• TASK:
Your task is to return exactly the lines that run from the one containing "Coordinator" through the end of the listing below, without any pictures.

── AVAILABLE RECORDS ──

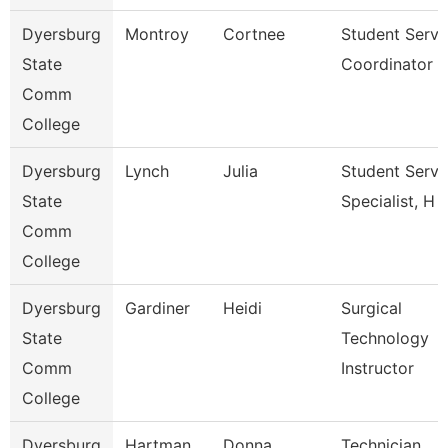
Dyersburg
Montroy
Cortnee
Student Servi
State
Coordinator
Comm
College
Dyersburg
Lynch
Julia
Student Servi
State
Specialist, H
Comm
College
Dyersburg
Gardiner
Heidi
Surgical
State
Technology
Comm
Instructor
College
Dyersburg
Hartman
Donna
Technician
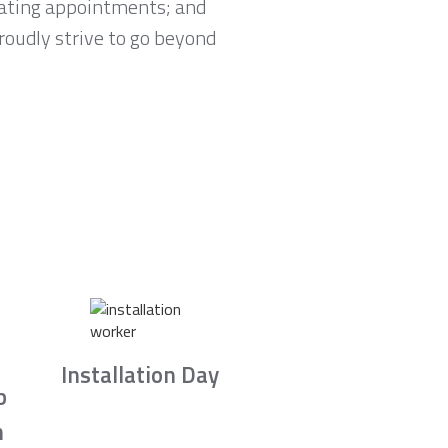
lating appointments; and
proudly strive to go beyond
Installation Day
b
n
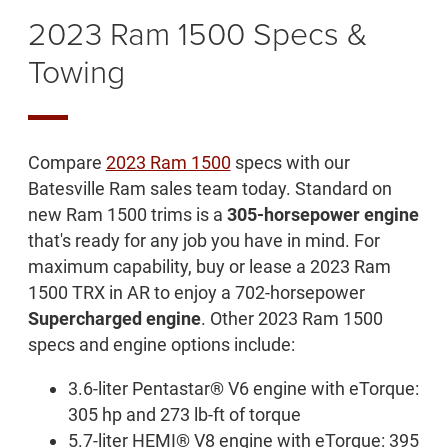
2023 Ram 1500 Specs &
Towing
Compare
2023 Ram 1500
specs with our
Batesville Ram sales team today. Standard on
new Ram 1500 trims is a
305-horsepower engine
that's ready for any job you have in mind. For
maximum capability, buy or lease a 2023 Ram
1500 TRX in AR to enjoy a 702-horsepower
Supercharged engine
. Other 2023 Ram 1500
specs and engine options include:
3.6-liter Pentastar® V6 engine with eTorque:
305 hp and 273 lb-ft of torque
5.7-liter HEMI® V8 engine with eTorque: 395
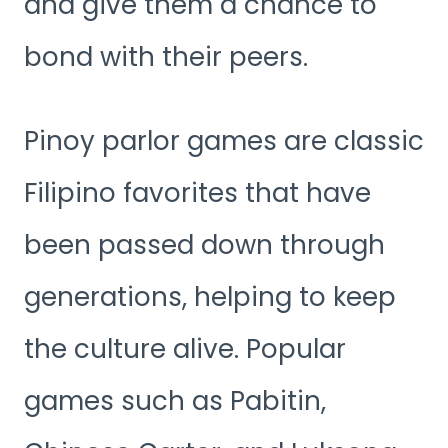
and give them a chance to
bond with their peers.
Pinoy parlor games are classic
Filipino favorites that have
been passed down through
generations, helping to keep
the culture alive. Popular
games such as Pabitin,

───

• OUTPUT FOR THIS TASK:
Coordinator
Comm
College
Dyersburg
Lynch
Julia
Student Servi
State
Specialist, H
Comm
College
Dyersburg
Gardiner
Heidi
Surgical
State
Technology
Comm
Instructor
College
Dyersburg
Hartman
Donna
Technician
lating appointments; and
proudly strive to go beyond
Installation Day
b
n
2023 Ram 1500 Specs &
Towing
Compare
2023 Ram 1500
specs with our
Batesville Ram sales team today. Standard on
new Ram 1500 trims is a
305-horsepower engine
that's ready for any job you have in mind. For
maximum capability, buy or lease a 2023 Ram
1500 TRX in AR to enjoy a 702-horsepower
Supercharged engine
. Other 2023 Ram 1500
specs and engine options include:
3.6-liter Pentastar® V6 engine with eTorque:
305 hp and 273 lb-ft of torque
5.7-liter HEMI® V8 engine with eTorque: 395
and give them a chance to
bond with their peers.
Pinoy parlor games are classic
Filipino favorites that have
been passed down through
generations, helping to keep
the culture alive. Popular
games such as Pabitin,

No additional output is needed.